* _Work order_
Return exactly the span of lines in the following data that opens with the line containing "Änderung des Entgelts" and closes with the line containing "energía y al". Include nothing else.

* _Records shown_
*** Block opens ***

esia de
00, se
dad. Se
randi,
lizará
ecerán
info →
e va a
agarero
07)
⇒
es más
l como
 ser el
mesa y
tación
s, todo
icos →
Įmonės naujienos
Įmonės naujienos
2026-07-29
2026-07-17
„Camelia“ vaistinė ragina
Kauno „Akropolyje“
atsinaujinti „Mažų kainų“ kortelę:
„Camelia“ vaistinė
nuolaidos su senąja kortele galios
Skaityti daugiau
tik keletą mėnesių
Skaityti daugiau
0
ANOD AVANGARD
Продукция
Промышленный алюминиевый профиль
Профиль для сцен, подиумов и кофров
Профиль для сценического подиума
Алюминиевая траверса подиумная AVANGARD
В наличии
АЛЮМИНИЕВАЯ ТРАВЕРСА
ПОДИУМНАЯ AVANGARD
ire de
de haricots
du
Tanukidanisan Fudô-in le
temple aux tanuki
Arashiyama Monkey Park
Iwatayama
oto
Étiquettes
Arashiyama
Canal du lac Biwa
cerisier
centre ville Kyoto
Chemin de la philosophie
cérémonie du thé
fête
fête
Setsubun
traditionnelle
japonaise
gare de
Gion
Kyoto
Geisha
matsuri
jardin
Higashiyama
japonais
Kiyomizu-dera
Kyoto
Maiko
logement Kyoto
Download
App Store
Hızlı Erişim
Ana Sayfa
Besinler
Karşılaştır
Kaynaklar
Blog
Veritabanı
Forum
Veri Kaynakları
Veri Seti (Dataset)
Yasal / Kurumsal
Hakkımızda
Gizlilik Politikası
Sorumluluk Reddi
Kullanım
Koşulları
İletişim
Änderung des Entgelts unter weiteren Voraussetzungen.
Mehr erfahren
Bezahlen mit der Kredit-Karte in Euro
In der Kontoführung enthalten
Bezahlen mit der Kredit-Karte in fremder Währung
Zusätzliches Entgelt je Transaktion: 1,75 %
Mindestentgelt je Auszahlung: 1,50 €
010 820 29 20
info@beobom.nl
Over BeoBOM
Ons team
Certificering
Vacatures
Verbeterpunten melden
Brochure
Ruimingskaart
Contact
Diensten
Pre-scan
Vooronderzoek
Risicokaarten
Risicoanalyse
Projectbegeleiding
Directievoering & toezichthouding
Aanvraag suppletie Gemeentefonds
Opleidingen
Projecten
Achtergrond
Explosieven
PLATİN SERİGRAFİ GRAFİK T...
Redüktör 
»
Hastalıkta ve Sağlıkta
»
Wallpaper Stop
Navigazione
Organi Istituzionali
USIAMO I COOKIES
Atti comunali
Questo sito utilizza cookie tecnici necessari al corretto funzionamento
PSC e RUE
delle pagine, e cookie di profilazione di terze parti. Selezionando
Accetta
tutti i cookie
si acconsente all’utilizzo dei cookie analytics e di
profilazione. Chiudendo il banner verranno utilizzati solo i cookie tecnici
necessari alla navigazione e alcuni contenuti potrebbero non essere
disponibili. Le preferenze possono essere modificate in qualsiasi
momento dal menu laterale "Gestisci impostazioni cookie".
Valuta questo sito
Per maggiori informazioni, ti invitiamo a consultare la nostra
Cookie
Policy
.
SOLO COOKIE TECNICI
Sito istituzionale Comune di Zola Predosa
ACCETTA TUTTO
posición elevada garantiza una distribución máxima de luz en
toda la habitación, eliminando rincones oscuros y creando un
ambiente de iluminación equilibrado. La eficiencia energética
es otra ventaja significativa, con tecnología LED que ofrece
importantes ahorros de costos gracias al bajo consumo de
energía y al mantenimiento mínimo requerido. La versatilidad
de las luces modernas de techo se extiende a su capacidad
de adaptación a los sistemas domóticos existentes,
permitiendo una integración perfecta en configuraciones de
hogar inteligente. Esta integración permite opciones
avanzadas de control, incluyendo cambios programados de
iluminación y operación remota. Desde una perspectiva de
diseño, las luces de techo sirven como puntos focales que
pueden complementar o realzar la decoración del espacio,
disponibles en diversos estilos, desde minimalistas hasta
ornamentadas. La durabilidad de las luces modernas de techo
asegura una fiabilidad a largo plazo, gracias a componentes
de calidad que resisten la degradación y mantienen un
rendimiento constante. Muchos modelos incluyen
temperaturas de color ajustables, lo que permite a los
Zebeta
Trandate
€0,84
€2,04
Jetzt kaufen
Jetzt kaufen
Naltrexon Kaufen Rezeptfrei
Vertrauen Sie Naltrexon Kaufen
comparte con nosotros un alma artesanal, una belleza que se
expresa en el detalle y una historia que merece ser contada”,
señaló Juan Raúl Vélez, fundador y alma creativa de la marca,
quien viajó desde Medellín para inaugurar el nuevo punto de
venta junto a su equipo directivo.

*** Block closes ***

* _Reply_
Änderung des Entgelts unter weiteren Voraussetzungen.
Mehr erfahren
Bezahlen mit der Kredit-Karte in Euro
In der Kontoführung enthalten
Bezahlen mit der Kredit-Karte in fremder Währung
Zusätzliches Entgelt je Transaktion: 1,75 %
Mindestentgelt je Auszahlung: 1,50 €
010 820 29 20
info@beobom.nl
Over BeoBOM
Ons team
Certificering
Vacatures
Verbeterpunten melden
Brochure
Ruimingskaart
Contact
Diensten
Pre-scan
Vooronderzoek
Risicokaarten
Risicoanalyse
Projectbegeleiding
Directievoering & toezichthouding
Aanvraag suppletie Gemeentefonds
Opleidingen
Projecten
Achtergrond
Explosieven
PLATİN SERİGRAFİ GRAFİK T...
Redüktör 
»
Hastalıkta ve Sağlıkta
»
Wallpaper Stop
Navigazione
Organi Istituzionali
USIAMO I COOKIES
Atti comunali
Questo sito utilizza cookie tecnici necessari al corretto funzionamento
PSC e RUE
delle pagine, e cookie di profilazione di terze parti. Selezionando
Accetta
tutti i cookie
si acconsente all’utilizzo dei cookie analytics e di
profilazione. Chiudendo il banner verranno utilizzati solo i cookie tecnici
necessari alla navigazione e alcuni contenuti potrebbero non essere
disponibili. Le preferenze possono essere modificate in qualsiasi
momento dal menu laterale "Gestisci impostazioni cookie".
Valuta questo sito
Per maggiori informazioni, ti invitiamo a consultare la nostra
Cookie
Policy
.
SOLO COOKIE TECNICI
Sito istituzionale Comune di Zola Predosa
ACCETTA TUTTO
posición elevada garantiza una distribución máxima de luz en
toda la habitación, eliminando rincones oscuros y creando un
ambiente de iluminación equilibrado. La eficiencia energética
es otra ventaja significativa, con tecnología LED que ofrece
importantes ahorros de costos gracias al bajo consumo de
energía y al mantenimiento mínimo requerido. La versatilidad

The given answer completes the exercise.